April 15, 1976
Report, Embassy of Hungary in North Korea to the Hungarian Foreign Ministry
Comrade György Kuti was given detailed information by his Soviet colleague […] about one of the most important items on the agenda of the Soviet-Korean intergovernmental economic negotiations that took place in Moscow in late January and early February 1976, namely, the utilization of the new Soviet investment and development loan between 1976 and 1980, and also about the repayment of the accumulated [North Korean] debts, the conduct of the DPRK negotiating delegation, and other related issues.
[…]
The DPRK side also made a request for the construction of a nuclear power plant. For various reasons – primarily military considerations and the amount of the investment – the Soviet side declared that this [request] was now inopportune and proposed to come back to it only in the course of the next [five-year] plan. The Korean side was very reluctant to accept this Soviet decision and the rejection of a few other investment demands.
Particularly in the course of the negotiations over credit, but also on other issues, […] the head of the Korean delegation – Deputy Premier Kong Jin-tae – behaved in an extremely aggressive way, definitely crude and insulting in certain statements vis-a-vis his Soviet counterpart, Deputy Premier Arkhipov. He declared several times that if the Soviet Union was unwilling to make “appropriate” allowances for the “front-line situation” of the DPRK, and did not comply entirely with the Korean requests, the DPRK would be compelled to suspend its economic relations with the Soviet Union.
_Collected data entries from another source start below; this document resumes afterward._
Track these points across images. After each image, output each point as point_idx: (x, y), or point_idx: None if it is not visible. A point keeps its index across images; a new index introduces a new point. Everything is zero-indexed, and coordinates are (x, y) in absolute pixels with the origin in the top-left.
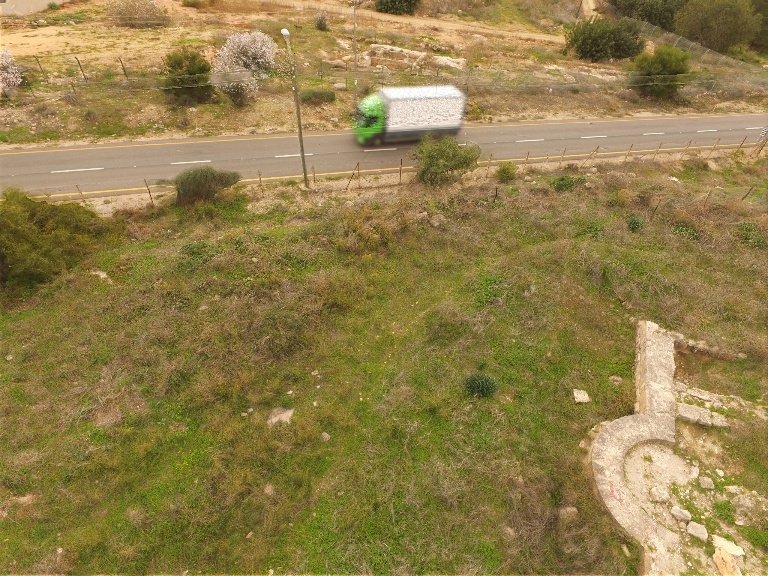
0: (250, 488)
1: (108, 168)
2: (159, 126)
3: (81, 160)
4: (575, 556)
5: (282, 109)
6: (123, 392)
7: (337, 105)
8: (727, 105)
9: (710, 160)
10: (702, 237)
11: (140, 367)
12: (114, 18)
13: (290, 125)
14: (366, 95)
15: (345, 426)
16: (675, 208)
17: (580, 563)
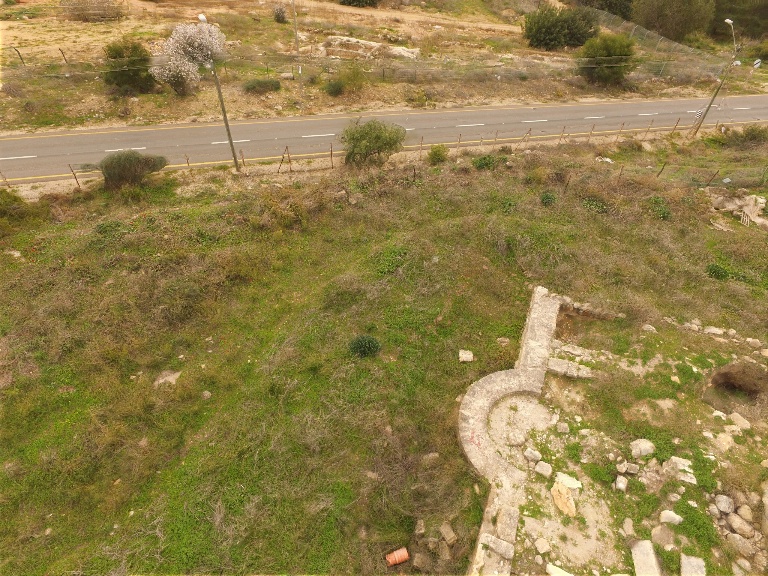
0: (123, 440)
1: (41, 156)
2: (99, 116)
3: (15, 149)
4: (427, 494)
5: (226, 98)
6: (17, 359)
7: (282, 94)
8: (674, 90)
9: (646, 142)
10: (610, 210)
11: (37, 336)
12: (48, 8)
13: (233, 113)
14: (312, 84)
15: (227, 385)
16: (588, 183)
17: (430, 500)
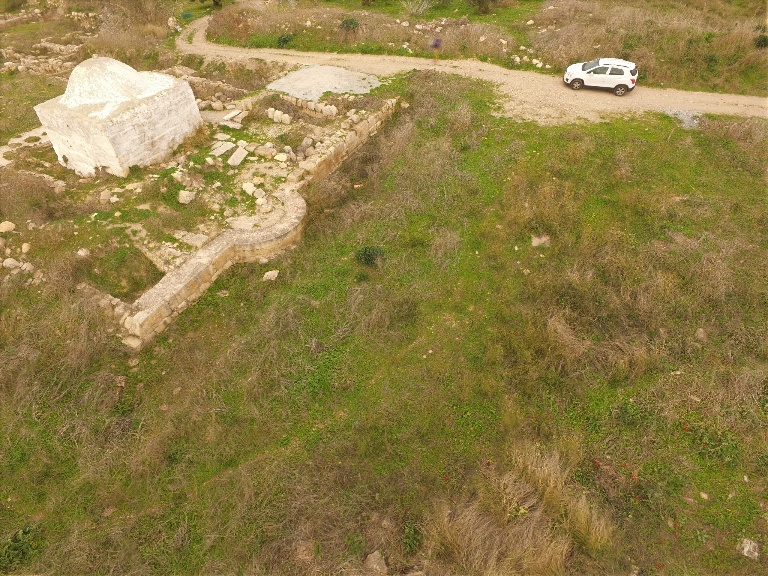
0: None
1: None
2: None
3: None
4: None
5: None
6: None
7: None
8: None
9: None
10: None
11: None
12: None
13: None
14: None
15: None
16: None
17: None
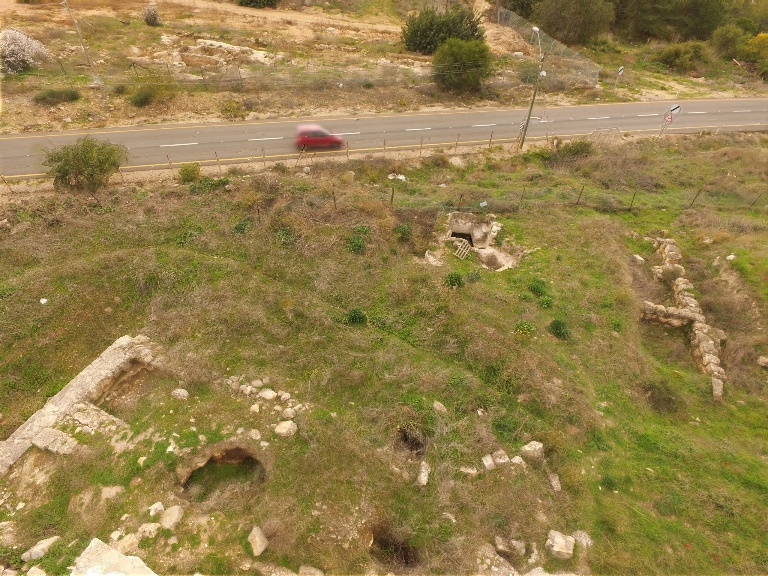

It was only after his visit to Comrade Kosygin that Kong Jin-tae changed his conduct, and thus it became possible to sign the agreements. Comrade Kosygin, among others, firmly rebuked him, declaring that the Soviet Union did not accept ultimatums.
Ferenc Szabó
ambassador
Report on Soviet-Korean economic negotiations. The DPRK makes a request for a nuclear power plant, which the Soviet Union declines. The Korean delegation is overly aggressive and crude to the Soviets.